===== Exercise passage =====
Is specific technological progress predictable?
- If technological change is not deterministic, then it
isn't going to be predictable.
- it doesn't follow a predetermined path--instead
technologies are shaped by the wants and needs of
society
- its impact on society is also
unpredictable--different societies can decide to use the
same technologies in different ways
- The most important inventions often aren't at first
recognized as invention--people need time to decide how
they want to use them
- consumer response matters as much as invention
- It is worth thinking more carefully about prediction
because we are going to have to try to do it (eg. business
forecasts) even if it is theoretically impossible to
always be right.
If predicting future technology is a mess, how do we say
anything useful about it?
- we need to both for business and to head off
problems early
First divide it into smaller issues, different kinds of
predictions:
prediction
|
inventor, utopian
writer
|
fundamentally new
devices
|
long term
|
forecasting
|
engineers,
entrepreneurs
|
improvements on
existing technology
|
less than 10 years
|
projection
|
designers, marketers
|
new
models
|
less than 3 years
|
Nye p. 34
Predictions are stories even if they aren't published as
science fiction stories (another example of seeing technology
as narrative to understand how we relate to technology)
- The goal is to persuade people to believe the
forecasts and take some action (eg. buy my product)
- a prediction (or forecast) can be a self-fulfilling
prophecy--convince people that something is going to
happen and it will
- testing whether there will be support for a new
product
- Are people yet convinced enough about the
predictions of global warming to take some action? (eg.
pass laws to limit carbon dioxide emissions)
- can fundamentally new technologies ever be
anticipated?
===== Data section =====
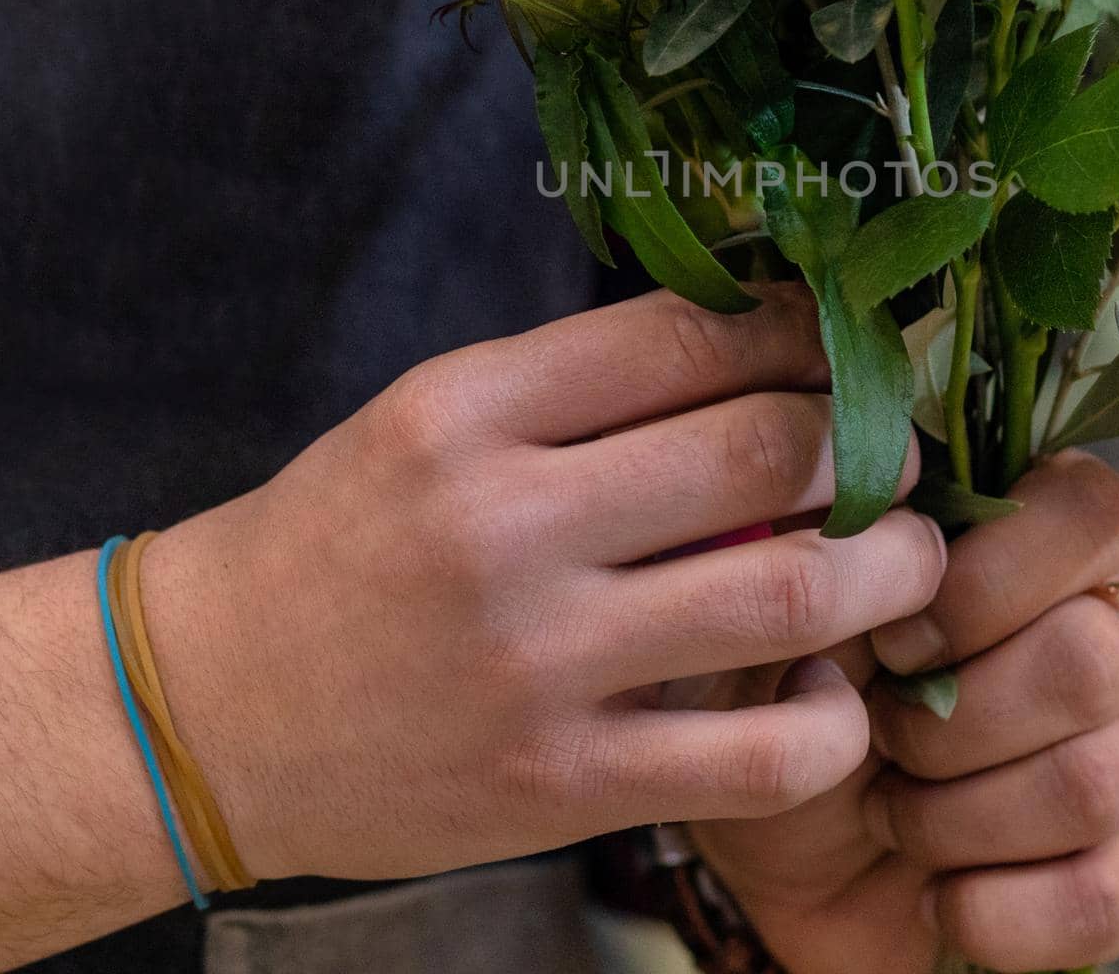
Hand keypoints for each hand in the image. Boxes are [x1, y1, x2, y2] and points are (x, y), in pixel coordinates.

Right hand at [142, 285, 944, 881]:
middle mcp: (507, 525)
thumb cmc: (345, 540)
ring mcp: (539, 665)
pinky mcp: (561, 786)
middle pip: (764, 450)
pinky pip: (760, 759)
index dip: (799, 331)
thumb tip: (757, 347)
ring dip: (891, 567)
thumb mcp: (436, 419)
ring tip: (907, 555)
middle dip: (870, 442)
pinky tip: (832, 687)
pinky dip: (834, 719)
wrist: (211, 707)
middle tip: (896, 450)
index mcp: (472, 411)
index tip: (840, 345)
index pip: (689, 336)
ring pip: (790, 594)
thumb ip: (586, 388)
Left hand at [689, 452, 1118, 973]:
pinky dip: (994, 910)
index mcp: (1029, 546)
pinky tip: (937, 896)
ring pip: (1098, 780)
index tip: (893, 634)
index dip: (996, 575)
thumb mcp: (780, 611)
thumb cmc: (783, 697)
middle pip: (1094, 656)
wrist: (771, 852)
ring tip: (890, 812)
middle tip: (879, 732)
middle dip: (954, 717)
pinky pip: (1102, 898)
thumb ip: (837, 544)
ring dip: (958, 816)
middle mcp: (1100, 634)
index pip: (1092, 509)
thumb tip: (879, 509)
=====
===== Data section =====
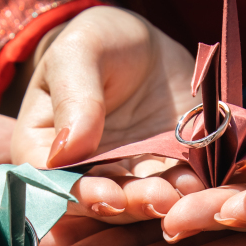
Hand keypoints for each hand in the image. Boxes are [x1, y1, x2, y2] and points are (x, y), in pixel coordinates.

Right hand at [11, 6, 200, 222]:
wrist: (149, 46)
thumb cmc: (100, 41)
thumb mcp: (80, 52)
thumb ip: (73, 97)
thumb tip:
=====
Assignment
Please pick up the notes on whether technological progress is predictable and continue them after their last line.

Result of the task
- technology push--new technologies that no one
expected
- demand pull--new technology that meets a clear need
The problem of weather forecasting: it is easy to predict
that a trend will continue, harder to predict new directions
- In the 1970s a Harvard professor predicted the
weather more accurately than the weather bureau simply by
predicting each day that the weather would be the same as
the day before. The chart to the right is from a
2015 book, at which point persistence was no longer better
than the commercial forecast
- Problem is, when things follow a trend that isn't
very interesting--what is useful but much harder to do is
predicting when the trend will change
- hardest is when a radically new way of using a
technology comes along, such as the radical shift to the
personal computer
- people in big companies often miss new possibilities,
it is outsiders who come up with something really new
it is fairly easy to predict that someone
will continue to follow a trend
it is harder to predict when the trend will
change
Bad
predictions cost us in wasted investment and careers. If
we look at the pattern of bad predictions we can perhaps see
how to do better. (source: Herb Brody,
"Great Expectations: Why Technological Predictions Go Awry"
Albert H. Teich,
Technology and the Future, sixth
edition (New York: St. Martin's Press, 1993).)
- The people who are hoping to profit from a
new technology often make the most misleading
predictions. They necessarily want to promote what
they are doing, but repeatedly claiming a breakthrough
when the problems of commercialization are not yet solved
is probably harmful even for them in the long run.
Eg. high-temperature superconductors, nuclear fusion.
- Even if the technology works (eg. robots)
people may not want to buy it. Who do you ask--the
vendors? Obviously biassed. But consumers,
even businesses buying factory equipment, may be biased
too because they don't realize how attitudes towards the
technology will shift (eg. fax machine).
- it also depends on how you use the
technology--why would we need more powerful laptops?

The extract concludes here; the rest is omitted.